● SET OF TASKS:
• 1. Using the court opinion, decide whether each statement agrees with it: (a) the trial court instructed the jury that hearsay the gang expert relied on was not admitted for its truth; (b) Annette McDaniels denied in her testimony that Smith was a gang member; (c) at his arrest for this crime, Smith had a photograph of a dead Altadena Block Crip member on him. Answer yes or no for each, quoting the words of the opinion that decide it.
• 2. Continue the court opinion on Smith's appeal from the point where it stops.

● DOCUMENT TEXT:
In giving these instructions, Smith contends that the trial court failed to tell the jury that hearsay statements could not be considered for the truth of the matter asserted and instead told them that they could be considered for their truth, in violation of his confrontation rights. “An expert may generally base his [or her] opinion on any ‘matter’ known to him [or her], including hearsay not otherwise admissible, which may ‘reasonably... be relied upon’ for that purpose. (Evid. Code, § 801, subd. (b)....) On direct examination, the expert may explain the reasons for his [or her] opinions, including the matters he [or she] considered in forming them. However, prejudice may arise if, ‘ “under the guise of reasons, ” ’ the expert’s detailed explanation ‘ “[brings] before the jury incompetent hearsay evidence.” ’ [Citations.]” (People v. Montiel (1993) 5 Cal.4th 877, 918-919.) “Because an expert’s need to consider extrajudicial matters, and a jury’s need for information sufficient to evaluate an expert opinion, may conflict with an accused’s interest in avoiding substantive use of unreliable hearsay, disputes in this area must generally be left to the trial court’s sound judgment. [Citations.] Most often, hearsay problems will be cured by an instruction that matters admitted through an expert go only to the basis of his [or her] opinion and should not be considered for their truth. [Citation.]” (Id. at p. 919.)

It is true that here the trial court did not instruct the jury that hearsay relied on by the gang expert as a basis for his opinions was not admitted for its truth. The trial court also gave a confusing instruction to the jury while Detective Pippin was on the stand. Any error, however, was harmless under Chapman v. California, supra, 386 U.S. 18, 24, that is, any constitutional error was harmless beyond a reasonable doubt. The court did instruct the jury that some evidence had been admitted for a limited purpose, and could not be considered for any other purpose (CALJIC No. 2.09), although the instruction was not tied to particular evidence. Moreover, aside from the hearsay evidence that other people told Detective Pippin that Smith was an Altadena Block Crip member, there was substantial other evidence of this allegation. Smith had been shot on a prior occasion, but he resisted helping the police with the investigation. After that shooting incident, Annette McDaniels, Smith’s girlfriend, told an officer that Smith was a gang member; and McDaniels testified and was subject to cross-examination; and she denied that Smith was a gang member. Also, when Smith was arrested for this crime, he had a photograph of a dead Altadena Block Crip member and the jail address of another member on him, all of which was evidence that he associated with other gang members. Smith’s own close friend admitted that she had ties to Altadena Block Crip members, although she said Smith wasn’t one. Moreover, the victim, Wardlaw, was, in his words, “flamed up” when he was shot and standing in front of a known Blood hangout, making it likely that this was a gang-related crime. As to the substantive crime, we have detailed the overwhelming evidence showing that Smith attempted to kill Wardlaw. Any instructional error regarding an expert’s reliance on hearsay was therefore harmless.

VII. Detective Grant Curry’s testimony.

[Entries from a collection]
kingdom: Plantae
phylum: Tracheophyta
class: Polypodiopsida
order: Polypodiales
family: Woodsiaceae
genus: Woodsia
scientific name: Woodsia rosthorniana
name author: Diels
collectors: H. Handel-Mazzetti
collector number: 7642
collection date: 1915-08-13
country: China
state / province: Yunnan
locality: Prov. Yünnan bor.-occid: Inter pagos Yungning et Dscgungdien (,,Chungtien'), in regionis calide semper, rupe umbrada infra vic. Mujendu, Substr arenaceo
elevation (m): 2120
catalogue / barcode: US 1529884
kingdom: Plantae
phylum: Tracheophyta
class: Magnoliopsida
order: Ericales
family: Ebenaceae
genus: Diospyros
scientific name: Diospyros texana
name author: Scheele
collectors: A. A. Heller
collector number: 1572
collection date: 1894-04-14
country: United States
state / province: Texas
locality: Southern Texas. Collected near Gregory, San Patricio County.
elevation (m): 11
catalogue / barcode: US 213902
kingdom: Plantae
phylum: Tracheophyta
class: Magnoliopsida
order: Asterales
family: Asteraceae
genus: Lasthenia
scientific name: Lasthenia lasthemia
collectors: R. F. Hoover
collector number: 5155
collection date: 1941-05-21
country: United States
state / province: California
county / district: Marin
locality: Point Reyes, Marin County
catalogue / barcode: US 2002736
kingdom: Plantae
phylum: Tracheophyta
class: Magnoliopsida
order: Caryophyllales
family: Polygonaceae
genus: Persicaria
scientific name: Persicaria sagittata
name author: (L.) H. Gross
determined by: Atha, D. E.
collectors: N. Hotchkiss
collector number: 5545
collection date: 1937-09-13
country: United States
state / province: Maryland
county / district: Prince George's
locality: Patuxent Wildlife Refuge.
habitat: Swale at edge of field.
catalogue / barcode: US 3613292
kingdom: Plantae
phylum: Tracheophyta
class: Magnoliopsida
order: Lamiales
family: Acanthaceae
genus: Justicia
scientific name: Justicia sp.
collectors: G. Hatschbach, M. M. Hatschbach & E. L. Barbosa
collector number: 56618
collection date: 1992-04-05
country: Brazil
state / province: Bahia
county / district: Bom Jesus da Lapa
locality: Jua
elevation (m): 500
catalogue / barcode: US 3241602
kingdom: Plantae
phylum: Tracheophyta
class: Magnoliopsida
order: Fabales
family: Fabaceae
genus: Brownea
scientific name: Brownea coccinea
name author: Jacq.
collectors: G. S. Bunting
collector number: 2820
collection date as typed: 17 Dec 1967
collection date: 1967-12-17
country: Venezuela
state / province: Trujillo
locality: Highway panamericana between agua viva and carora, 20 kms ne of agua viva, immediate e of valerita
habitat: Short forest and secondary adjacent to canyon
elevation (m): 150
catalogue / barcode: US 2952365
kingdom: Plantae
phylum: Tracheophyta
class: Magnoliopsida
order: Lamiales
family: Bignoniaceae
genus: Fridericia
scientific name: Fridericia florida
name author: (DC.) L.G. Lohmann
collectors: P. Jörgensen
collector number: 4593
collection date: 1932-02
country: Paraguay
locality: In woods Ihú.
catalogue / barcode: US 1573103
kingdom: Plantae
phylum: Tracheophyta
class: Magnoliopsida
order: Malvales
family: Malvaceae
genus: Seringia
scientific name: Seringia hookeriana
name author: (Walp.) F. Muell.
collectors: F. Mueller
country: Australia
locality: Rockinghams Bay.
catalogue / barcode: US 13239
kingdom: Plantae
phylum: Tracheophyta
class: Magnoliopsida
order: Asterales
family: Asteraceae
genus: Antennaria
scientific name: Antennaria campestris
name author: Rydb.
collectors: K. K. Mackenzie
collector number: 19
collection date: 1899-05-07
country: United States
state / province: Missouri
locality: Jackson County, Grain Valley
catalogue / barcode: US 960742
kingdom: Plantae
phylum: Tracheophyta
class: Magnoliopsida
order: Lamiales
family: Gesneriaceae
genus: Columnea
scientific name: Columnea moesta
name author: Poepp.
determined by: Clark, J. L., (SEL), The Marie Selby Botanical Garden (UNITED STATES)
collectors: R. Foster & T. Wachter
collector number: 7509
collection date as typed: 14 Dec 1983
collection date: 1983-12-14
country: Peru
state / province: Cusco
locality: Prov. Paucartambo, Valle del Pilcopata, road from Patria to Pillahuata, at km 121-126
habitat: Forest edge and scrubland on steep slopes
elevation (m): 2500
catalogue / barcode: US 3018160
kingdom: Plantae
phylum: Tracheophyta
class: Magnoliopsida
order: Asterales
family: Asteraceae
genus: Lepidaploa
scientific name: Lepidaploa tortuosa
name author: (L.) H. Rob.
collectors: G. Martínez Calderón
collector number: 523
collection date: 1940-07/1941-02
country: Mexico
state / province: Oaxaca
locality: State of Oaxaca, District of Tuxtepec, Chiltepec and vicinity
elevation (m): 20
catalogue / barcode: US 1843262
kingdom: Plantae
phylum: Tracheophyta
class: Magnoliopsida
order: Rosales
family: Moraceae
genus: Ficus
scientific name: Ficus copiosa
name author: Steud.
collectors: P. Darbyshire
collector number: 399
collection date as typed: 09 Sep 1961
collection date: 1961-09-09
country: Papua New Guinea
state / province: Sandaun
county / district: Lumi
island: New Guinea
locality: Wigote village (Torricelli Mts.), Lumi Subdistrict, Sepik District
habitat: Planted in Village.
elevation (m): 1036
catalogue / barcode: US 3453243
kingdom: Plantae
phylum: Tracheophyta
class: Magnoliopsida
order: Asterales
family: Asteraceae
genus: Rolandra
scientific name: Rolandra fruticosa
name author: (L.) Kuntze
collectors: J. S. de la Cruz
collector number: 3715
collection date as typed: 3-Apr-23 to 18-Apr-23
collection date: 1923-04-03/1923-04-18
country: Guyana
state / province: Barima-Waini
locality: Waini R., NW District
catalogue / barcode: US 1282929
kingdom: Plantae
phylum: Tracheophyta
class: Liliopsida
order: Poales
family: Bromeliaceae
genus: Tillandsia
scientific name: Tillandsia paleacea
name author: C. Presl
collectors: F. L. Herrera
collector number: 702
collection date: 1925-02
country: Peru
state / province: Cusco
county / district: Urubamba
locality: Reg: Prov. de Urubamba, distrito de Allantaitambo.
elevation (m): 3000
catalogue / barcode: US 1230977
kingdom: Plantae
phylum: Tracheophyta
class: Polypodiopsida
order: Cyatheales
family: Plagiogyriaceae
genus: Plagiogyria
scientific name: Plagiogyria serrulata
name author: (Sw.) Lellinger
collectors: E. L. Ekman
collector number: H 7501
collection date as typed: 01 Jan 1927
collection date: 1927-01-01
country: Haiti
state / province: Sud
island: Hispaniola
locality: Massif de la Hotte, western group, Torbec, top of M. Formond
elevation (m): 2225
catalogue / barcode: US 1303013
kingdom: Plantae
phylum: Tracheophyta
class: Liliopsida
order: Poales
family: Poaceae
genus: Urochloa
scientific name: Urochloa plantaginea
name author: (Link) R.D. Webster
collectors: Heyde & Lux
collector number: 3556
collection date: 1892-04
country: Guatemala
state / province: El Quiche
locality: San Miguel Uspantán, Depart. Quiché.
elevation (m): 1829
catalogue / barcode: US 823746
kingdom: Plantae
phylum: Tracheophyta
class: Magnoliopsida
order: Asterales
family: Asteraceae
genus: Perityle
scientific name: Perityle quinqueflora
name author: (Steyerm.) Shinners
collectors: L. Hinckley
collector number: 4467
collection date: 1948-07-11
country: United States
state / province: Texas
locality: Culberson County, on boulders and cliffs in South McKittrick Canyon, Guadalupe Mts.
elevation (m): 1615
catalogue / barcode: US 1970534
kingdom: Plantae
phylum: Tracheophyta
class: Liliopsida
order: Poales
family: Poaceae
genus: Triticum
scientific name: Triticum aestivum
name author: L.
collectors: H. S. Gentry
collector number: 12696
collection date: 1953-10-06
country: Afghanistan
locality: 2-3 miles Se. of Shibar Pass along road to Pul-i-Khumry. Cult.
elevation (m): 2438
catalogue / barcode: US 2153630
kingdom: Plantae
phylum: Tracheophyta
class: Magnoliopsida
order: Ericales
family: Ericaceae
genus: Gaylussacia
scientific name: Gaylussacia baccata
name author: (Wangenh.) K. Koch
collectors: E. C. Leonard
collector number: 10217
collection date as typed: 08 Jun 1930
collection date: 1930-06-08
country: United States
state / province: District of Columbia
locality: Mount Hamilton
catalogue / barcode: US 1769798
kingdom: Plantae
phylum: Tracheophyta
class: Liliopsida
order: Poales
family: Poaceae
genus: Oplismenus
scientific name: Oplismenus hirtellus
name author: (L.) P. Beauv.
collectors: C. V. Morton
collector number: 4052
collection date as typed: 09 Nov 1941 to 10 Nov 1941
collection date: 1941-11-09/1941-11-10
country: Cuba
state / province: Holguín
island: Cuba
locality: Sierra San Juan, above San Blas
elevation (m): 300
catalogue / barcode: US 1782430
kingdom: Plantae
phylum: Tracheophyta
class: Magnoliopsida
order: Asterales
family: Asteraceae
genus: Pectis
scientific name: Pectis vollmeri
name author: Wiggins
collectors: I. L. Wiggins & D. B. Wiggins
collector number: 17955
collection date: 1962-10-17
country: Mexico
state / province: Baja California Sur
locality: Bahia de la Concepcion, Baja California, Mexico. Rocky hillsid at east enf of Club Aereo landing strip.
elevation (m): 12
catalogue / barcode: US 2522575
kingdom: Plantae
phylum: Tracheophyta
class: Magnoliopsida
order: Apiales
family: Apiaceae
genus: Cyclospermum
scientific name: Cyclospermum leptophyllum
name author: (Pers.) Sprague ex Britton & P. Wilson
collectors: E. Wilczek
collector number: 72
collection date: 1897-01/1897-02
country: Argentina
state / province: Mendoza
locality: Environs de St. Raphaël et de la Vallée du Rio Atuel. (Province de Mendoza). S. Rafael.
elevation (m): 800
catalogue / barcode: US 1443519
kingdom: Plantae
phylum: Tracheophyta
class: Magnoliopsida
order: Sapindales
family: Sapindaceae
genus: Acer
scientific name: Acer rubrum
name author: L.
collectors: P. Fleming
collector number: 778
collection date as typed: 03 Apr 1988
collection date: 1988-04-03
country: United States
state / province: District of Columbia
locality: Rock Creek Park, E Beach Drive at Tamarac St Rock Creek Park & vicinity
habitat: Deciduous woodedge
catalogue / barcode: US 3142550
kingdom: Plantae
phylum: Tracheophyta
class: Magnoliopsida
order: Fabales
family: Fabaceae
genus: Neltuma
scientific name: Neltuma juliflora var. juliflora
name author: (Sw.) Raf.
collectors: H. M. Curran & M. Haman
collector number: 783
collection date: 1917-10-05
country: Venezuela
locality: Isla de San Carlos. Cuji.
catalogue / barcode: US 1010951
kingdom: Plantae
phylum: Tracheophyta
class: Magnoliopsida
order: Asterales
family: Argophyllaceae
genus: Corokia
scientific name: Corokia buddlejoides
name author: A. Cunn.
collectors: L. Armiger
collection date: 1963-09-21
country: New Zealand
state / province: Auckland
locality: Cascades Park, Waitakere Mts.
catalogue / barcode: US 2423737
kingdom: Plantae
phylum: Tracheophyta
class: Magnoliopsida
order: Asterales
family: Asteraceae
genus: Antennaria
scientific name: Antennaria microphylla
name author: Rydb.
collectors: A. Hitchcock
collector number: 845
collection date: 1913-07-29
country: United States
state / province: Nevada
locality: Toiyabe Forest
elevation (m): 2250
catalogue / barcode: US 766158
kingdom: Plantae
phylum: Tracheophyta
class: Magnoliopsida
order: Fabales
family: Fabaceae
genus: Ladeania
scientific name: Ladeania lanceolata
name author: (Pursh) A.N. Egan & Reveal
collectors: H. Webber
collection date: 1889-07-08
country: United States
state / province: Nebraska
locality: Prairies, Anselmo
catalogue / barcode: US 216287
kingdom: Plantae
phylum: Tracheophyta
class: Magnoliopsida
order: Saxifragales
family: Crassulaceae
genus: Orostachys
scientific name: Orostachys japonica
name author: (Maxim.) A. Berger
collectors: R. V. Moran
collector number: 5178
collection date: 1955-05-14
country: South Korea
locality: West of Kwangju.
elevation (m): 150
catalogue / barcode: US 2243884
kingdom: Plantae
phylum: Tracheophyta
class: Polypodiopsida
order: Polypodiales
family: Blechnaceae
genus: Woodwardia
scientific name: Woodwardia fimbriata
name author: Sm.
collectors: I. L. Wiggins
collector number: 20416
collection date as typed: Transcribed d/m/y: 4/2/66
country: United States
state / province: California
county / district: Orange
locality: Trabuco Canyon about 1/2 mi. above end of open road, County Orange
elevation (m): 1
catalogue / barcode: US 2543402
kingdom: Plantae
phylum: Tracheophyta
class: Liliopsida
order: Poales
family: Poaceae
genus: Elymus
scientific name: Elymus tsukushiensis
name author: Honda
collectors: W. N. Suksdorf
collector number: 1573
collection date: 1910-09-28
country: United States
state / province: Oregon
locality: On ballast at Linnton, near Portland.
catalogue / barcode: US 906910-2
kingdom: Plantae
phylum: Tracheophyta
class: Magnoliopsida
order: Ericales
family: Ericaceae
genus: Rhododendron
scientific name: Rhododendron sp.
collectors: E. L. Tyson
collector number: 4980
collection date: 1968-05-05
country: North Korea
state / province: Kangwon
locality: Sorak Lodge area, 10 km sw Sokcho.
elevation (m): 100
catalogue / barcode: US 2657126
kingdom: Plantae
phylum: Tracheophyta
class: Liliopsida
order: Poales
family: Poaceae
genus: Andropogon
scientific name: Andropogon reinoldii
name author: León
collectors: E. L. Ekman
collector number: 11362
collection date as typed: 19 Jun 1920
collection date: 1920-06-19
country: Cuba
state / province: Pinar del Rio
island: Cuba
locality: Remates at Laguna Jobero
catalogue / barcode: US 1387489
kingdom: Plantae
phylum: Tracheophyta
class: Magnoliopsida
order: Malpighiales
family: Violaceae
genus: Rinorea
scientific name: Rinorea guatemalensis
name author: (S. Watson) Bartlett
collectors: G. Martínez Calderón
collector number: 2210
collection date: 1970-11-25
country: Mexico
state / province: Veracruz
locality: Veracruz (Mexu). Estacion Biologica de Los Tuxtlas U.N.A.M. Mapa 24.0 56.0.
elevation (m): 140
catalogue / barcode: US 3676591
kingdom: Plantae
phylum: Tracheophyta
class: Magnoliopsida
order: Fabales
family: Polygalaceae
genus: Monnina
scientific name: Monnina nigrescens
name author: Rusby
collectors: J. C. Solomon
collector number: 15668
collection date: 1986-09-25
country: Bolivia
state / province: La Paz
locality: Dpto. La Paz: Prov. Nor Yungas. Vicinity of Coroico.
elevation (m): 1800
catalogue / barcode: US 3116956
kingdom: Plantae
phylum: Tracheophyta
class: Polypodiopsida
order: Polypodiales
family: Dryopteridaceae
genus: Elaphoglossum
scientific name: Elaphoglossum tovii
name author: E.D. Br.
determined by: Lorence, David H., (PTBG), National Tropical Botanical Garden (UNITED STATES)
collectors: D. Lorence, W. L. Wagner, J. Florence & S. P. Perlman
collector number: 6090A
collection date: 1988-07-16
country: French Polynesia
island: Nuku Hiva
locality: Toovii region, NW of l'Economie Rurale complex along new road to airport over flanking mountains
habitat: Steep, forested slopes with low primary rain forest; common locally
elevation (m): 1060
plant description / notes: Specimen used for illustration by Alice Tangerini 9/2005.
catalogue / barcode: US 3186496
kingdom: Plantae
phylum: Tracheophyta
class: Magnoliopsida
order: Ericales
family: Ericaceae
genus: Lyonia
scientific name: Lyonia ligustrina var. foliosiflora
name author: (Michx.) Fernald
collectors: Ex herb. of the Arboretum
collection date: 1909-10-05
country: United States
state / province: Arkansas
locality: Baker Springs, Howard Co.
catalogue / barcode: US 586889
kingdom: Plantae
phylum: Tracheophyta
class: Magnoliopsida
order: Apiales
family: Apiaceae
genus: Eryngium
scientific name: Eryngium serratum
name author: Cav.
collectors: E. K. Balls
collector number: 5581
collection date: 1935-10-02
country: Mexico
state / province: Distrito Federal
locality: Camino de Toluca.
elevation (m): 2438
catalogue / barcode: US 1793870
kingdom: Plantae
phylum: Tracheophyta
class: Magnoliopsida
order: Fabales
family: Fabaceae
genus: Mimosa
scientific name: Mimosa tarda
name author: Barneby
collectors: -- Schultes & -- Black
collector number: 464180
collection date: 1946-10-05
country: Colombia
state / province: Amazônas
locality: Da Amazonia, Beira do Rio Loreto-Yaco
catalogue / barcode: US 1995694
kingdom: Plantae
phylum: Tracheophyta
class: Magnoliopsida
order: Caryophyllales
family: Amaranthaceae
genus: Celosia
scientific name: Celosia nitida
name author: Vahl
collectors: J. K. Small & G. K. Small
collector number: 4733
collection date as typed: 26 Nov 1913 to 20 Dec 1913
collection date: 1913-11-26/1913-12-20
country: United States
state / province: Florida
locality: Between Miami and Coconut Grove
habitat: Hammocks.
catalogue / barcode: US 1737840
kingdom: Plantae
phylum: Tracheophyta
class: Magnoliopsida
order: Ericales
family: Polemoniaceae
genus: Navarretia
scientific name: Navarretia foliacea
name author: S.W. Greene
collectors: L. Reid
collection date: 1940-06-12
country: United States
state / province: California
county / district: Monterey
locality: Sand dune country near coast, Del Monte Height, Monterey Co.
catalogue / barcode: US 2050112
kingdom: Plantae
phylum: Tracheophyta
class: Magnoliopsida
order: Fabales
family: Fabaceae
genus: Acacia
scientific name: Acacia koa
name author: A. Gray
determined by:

● EXERCISE ANSWERS:
• 1.
(a) No: "the trial court did not instruct the jury that hearsay relied on by the gang expert as a basis for his opinions was not admitted for its truth."
(b) Yes: "she denied that Smith was a gang member."
(c) Yes: "he had a photograph of a dead Altadena Block Crip member and the jail address of another member on him."

• 2.
The victim, Wardlaw, testified about the shooting, but he was not asked about any conversations he had with Smith about the shooting. After Wardlaw testified, Detective Grant Curry, the investigating officer, testified. Detective Curry flew to New Orleans to bring a reluctant Wardlaw back to Los Angeles to testify. The prosecutor asked the detective what Wardlaw had said to him about whether he would come to court. Defense counsel asserted a hearsay objection, but the trial court overruled it, saying it went to a prior inconsistent statement. The detective then testified, without any further objection from defense counsel, that Wardlaw said he wouldn’t come to court, but Wardlaw mentioned that he had been placed in lockup with Smith. Smith asked Wardlaw if he had hit him, and Wardlaw told him that his clothes got shot.

Smith now contends that the detective’s testimony about the conversation between Wardlaw and Smith was inadmissible hearsay, and it violated his confrontation rights. Although the Attorney General points out that Smith’s statements to Wardlaw were admissible as a party admission (Evid. Code, § 1220), the Attorney General concedes, and we agree, that there was no exception to admit Wardlaw’s statements to the detective about what Smith said.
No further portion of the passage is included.